- [ACTIVITIES]:
A) In the article about growing brain cell spheroids on the space station, rewrite the paragraph beginning "Hegarty revealed that the problem" as a short bulleted list that keeps its main facts.
B) List every neurological disorder named in the article about growing brain cell spheroids on the space station.

TEXT EXCERPT Start Marker

An upcoming mission to the International Space Station (ISS) will carry brain cells that will be grown in microgravity to become tiny, simplified 3D models of the human brain.
Researchers from the US biotech start-up company AxonisTherapeutics, Inc. will take advantage of the facilities of the ISS National Laboratory to examine how microgravity affects the maturation of brain cells in these models that mimic certain aspects of the human brain.
The findings will help advance disease modeling and could lead to the development of new therapies to treat neurological disorders. Approximately 1 billion people, nearly 1 in 6, are affected by neurological disorders ranging from Alzheimer's disease and Parkinson's disease to epilepsy and migraine headaches.
Obtaining the spherical mini-brains
First, the Axonis team will obtain stem cells from adult human skin cells through a reprogramming process to their embryonic state. Known as induced pluripotent stem cells (iPSCs), these can transform into any type of cell in the body under the influence of various chemical signals.
The scientists will then turn the iPSCs into different types of brain cells—neurons, microglia, and astrocytes—on Earth. These cell cultures will be sent into orbit, where they will be assembled into three-dimensional spheroids.
Shane Hegarty, chief scientific officer at Axonis, explained that these 3D self-assemblies are an innovative approach to studying the human brain. "They are assembling to form this type of spheroid instead of starting as a cell that grows and grows and grows into an organoid, which is a little different and can't mature very much," he said.
Advantages of spherical mini-brains over organoids
Hegarty revealed that the problem with organoids is that cells can only mature to a certain point, and often some of them die faster than the rest, making it an incomplete model. On the other hand, the specialist believes that organoids take many months to create on Earth and "they may never reach the maturity that they could potentially achieve with the 3D self-assembly approach."
Self-assembled spheroids are also valuable because they can be made from the patient's own skin cells. Because of this, they can serve as individualized models that allow researchers to tailor treatment options to the particular needs of the patient.
Other lines of research
In addition to assessing how well self-assembled spheroids form in space, they will also determine the ability of a fluorescent therapeutic agent to specifically target neurons within the cell assembly. Likewise, this research would help speed up the drug approval process. Hegarty stated that human data is preferable to animal data, "so in the future we may see more and more approvals based on non-animal disease models." (Text: RT) (Photos: AxonisTherapeutics, Inc.)

TEXT EXCERPT End Marker
GIVEN DATA Start Marker

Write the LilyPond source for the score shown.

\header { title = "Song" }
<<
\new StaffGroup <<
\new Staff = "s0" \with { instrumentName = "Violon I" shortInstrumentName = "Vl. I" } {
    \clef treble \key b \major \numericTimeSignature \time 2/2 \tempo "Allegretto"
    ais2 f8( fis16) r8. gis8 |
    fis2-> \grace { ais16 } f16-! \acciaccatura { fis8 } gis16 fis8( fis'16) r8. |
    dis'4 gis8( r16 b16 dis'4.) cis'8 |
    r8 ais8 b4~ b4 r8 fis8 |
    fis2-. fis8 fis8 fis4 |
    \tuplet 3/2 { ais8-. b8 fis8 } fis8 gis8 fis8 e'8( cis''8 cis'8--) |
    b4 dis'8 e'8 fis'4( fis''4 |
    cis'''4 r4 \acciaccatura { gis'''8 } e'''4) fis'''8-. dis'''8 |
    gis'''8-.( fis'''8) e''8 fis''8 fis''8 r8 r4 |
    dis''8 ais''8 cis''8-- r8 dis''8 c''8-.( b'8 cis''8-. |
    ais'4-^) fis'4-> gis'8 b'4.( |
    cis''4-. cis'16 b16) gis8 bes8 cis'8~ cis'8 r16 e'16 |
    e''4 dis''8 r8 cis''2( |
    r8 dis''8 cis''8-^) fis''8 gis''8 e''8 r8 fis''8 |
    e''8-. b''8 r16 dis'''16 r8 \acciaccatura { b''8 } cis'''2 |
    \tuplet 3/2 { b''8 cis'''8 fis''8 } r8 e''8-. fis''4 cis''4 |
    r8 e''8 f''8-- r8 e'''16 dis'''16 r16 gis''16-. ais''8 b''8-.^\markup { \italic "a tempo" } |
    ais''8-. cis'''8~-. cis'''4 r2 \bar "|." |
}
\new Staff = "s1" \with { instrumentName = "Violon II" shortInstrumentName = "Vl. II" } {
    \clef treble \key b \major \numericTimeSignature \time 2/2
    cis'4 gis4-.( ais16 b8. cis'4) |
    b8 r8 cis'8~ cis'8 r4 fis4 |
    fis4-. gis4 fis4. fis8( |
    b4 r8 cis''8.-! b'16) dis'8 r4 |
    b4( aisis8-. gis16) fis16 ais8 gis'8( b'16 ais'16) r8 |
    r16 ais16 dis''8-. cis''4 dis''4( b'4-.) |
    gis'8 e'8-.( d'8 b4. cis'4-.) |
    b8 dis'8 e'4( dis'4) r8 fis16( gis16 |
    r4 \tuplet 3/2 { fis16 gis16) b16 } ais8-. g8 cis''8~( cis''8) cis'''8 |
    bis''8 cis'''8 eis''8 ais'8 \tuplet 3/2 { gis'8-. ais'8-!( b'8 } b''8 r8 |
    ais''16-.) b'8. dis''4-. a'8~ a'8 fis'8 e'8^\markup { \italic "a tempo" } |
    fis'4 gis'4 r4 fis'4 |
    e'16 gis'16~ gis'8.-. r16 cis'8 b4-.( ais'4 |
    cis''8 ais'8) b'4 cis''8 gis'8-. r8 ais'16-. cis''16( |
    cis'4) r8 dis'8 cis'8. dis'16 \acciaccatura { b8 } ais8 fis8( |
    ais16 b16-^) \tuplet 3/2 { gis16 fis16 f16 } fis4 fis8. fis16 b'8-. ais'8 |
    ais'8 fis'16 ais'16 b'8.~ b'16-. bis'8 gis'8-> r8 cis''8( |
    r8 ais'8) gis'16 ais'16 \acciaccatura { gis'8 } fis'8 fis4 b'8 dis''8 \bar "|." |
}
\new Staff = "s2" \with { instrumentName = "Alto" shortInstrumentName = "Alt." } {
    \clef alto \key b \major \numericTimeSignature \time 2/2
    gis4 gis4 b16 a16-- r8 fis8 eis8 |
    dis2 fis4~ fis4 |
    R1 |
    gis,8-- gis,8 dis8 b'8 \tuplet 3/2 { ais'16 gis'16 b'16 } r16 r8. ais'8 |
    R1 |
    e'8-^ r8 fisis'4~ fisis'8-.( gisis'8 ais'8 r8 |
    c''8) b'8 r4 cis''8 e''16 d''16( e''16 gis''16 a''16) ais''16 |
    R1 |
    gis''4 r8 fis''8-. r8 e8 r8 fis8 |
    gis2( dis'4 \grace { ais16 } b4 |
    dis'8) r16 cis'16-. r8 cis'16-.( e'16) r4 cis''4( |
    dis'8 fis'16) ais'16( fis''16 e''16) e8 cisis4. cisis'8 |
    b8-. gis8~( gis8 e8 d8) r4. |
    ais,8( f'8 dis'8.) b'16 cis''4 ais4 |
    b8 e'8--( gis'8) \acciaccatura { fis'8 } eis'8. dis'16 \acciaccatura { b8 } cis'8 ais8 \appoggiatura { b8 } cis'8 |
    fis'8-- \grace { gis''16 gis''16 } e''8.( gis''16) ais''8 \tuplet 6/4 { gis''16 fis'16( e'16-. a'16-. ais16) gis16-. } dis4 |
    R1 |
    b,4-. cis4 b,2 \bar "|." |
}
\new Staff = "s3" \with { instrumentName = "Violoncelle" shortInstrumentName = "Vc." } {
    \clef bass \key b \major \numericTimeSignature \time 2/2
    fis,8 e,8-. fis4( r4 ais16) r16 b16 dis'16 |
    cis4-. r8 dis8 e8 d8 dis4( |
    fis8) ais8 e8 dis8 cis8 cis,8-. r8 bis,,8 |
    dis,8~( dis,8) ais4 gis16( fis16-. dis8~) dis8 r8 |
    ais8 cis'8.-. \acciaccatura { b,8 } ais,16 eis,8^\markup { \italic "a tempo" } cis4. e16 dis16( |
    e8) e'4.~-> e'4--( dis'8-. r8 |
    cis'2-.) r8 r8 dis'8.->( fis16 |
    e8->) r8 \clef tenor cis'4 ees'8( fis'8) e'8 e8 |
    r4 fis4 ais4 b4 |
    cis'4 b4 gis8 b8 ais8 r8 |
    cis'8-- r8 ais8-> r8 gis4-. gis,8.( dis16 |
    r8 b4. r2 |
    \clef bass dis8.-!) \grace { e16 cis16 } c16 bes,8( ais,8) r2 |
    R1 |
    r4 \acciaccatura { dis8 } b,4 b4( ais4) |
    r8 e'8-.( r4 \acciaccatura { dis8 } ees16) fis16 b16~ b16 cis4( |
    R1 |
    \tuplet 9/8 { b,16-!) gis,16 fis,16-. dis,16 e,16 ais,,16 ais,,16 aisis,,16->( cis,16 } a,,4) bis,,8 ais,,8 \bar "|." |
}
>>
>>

GIVEN DATA End Marker

- [TASK-BY-TASK RESULTS]:
A)
- Cells in organoids can mature only to a certain point.
- Some organoid cells often die faster than the rest, which makes the model incomplete.
- Organoids take many months to create on Earth.
- Hegarty believes organoids may never reach the maturity that the 3D self-assembly approach could potentially achieve.

B)
- Alzheimer's disease
- Parkinson's disease
- epilepsy
- migraine headaches